▸ WHAT TO DO:
Output exactly the first line of the listing and each line after it, through the line that contains "Each party shall"; add nothing else.

▸ SUPPLIED MATERIAL:
BEGIN

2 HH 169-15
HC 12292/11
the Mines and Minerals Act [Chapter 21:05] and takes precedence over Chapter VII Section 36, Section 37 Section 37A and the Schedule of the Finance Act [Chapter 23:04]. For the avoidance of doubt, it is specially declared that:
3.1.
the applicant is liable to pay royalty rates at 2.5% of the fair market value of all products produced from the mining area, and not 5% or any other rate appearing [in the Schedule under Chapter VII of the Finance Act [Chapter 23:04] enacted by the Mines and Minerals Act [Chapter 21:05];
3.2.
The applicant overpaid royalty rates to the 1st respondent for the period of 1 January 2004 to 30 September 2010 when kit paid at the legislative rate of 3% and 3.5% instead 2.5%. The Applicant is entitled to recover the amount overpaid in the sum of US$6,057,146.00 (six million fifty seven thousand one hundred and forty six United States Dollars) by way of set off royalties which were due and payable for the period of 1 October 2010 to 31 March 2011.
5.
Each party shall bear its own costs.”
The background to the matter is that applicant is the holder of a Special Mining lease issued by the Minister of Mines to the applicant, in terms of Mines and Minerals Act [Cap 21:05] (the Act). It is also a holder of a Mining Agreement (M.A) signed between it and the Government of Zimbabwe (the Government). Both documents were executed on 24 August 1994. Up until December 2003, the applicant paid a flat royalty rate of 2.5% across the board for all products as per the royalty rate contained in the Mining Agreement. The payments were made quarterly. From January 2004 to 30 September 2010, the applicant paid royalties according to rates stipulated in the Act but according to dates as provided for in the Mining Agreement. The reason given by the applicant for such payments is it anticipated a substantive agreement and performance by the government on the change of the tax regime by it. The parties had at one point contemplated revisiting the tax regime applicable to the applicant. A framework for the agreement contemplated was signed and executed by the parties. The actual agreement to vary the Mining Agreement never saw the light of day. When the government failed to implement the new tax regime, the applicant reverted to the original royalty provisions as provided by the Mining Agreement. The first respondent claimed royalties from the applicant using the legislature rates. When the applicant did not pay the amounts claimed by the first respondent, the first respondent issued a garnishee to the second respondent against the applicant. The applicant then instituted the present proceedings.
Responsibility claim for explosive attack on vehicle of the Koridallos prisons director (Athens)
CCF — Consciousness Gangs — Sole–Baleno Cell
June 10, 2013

END

▸ TASK SOLUTION:
2 HH 169-15
HC 12292/11
the Mines and Minerals Act [Chapter 21:05] and takes precedence over Chapter VII Section 36, Section 37 Section 37A and the Schedule of the Finance Act [Chapter 23:04]. For the avoidance of doubt, it is specially declared that:
3.1.
the applicant is liable to pay royalty rates at 2.5% of the fair market value of all products produced from the mining area, and not 5% or any other rate appearing [in the Schedule under Chapter VII of the Finance Act [Chapter 23:04] enacted by the Mines and Minerals Act [Chapter 21:05];
3.2.
The applicant overpaid royalty rates to the 1st respondent for the period of 1 January 2004 to 30 September 2010 when kit paid at the legislative rate of 3% and 3.5% instead 2.5%. The Applicant is entitled to recover the amount overpaid in the sum of US$6,057,146.00 (six million fifty seven thousand one hundred and forty six United States Dollars) by way of set off royalties which were due and payable for the period of 1 October 2010 to 31 March 2011.
5.
Each party shall bear its own costs.”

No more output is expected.